Translating the Homeric Scholia in the manuscript Venetus A: from the text to hypertext
Georgia Kolovou (Center for Hellenic Studies)
Digital Classicist London seminar 2019
Friday July 12th at 16:30, in room G11, Senate House, Malet Street, London WC1E 7HU
Livecast at Digital Classicist London YouTube channel.
The scholia to Homer’s Iliad—marginal and interlinear annotations that accompany the text in medieval manuscripts—form a gigantic corpus of unparalleled richness. They preserve significant information on the Homeric text and on its ancient reception and commentary, inherited from the Alexandrians (3rd-2nd cent. BC) and their successors, and they constitute an encyclopedia of ancient knowledge on this most important of texts. The manuscript Marciana 822 (= Marcianus Graecus Z. 454), known to Homeric scholars as the Venetus A, is the oldest complete text of the Iliad in existence. It was acquired by the Greek Cardinal Basileus Bessarion in the 15th century CE and donated together with his entire collection of Greek manuscripts to the Republic of Venice, thereby forming the Marciana library’s initial collection. The Homer Multitext project offers a complete, web-based, digital scholarly edition of the contents of this deluxe manuscript, the oldest complete witness to the poem, together with its marginal comments (scholia).

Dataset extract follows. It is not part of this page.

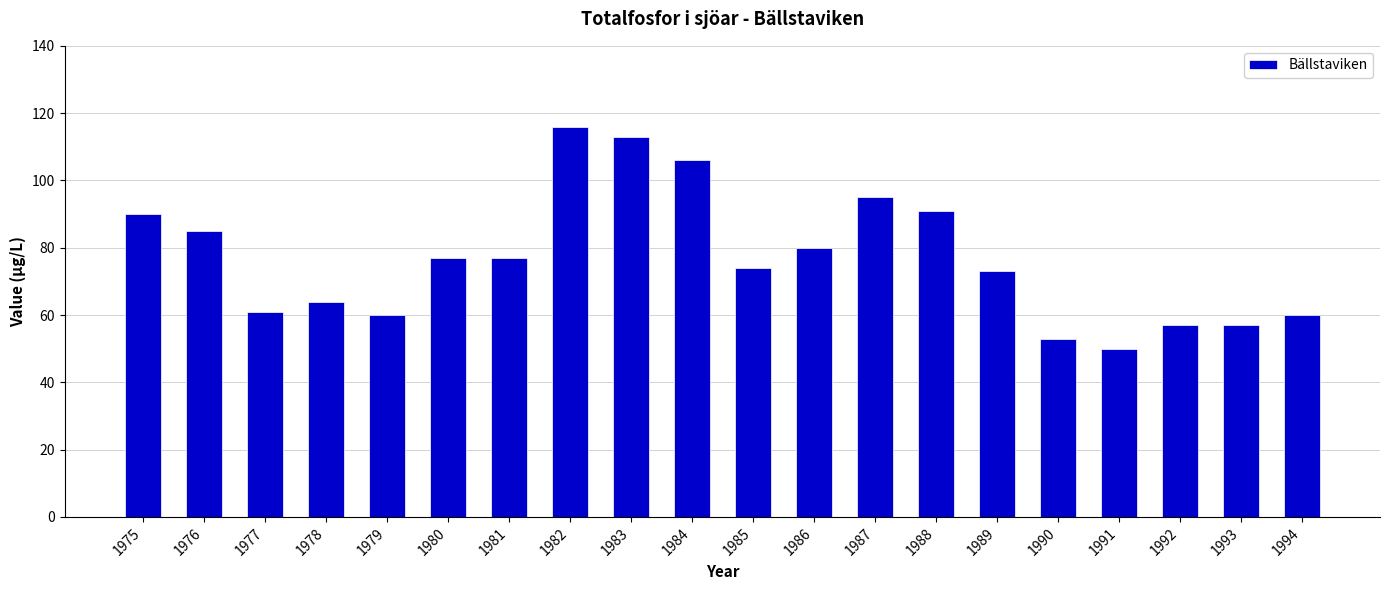

The value at 1988 is 91. True or false?

True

The text and scholia have been transcribed as a digital diplomatic edition, representing faithfully the text of the manuscript, and marked up with TEI-XML encoding for several key features. Our goal is to present, firstly, the Homer Multitext edition of the Venetus A manuscript and, secondly, to discuss about the philological and technical questions concerning the translation of the Homeric scholia in the structural and semantic mark-up of this digital edition.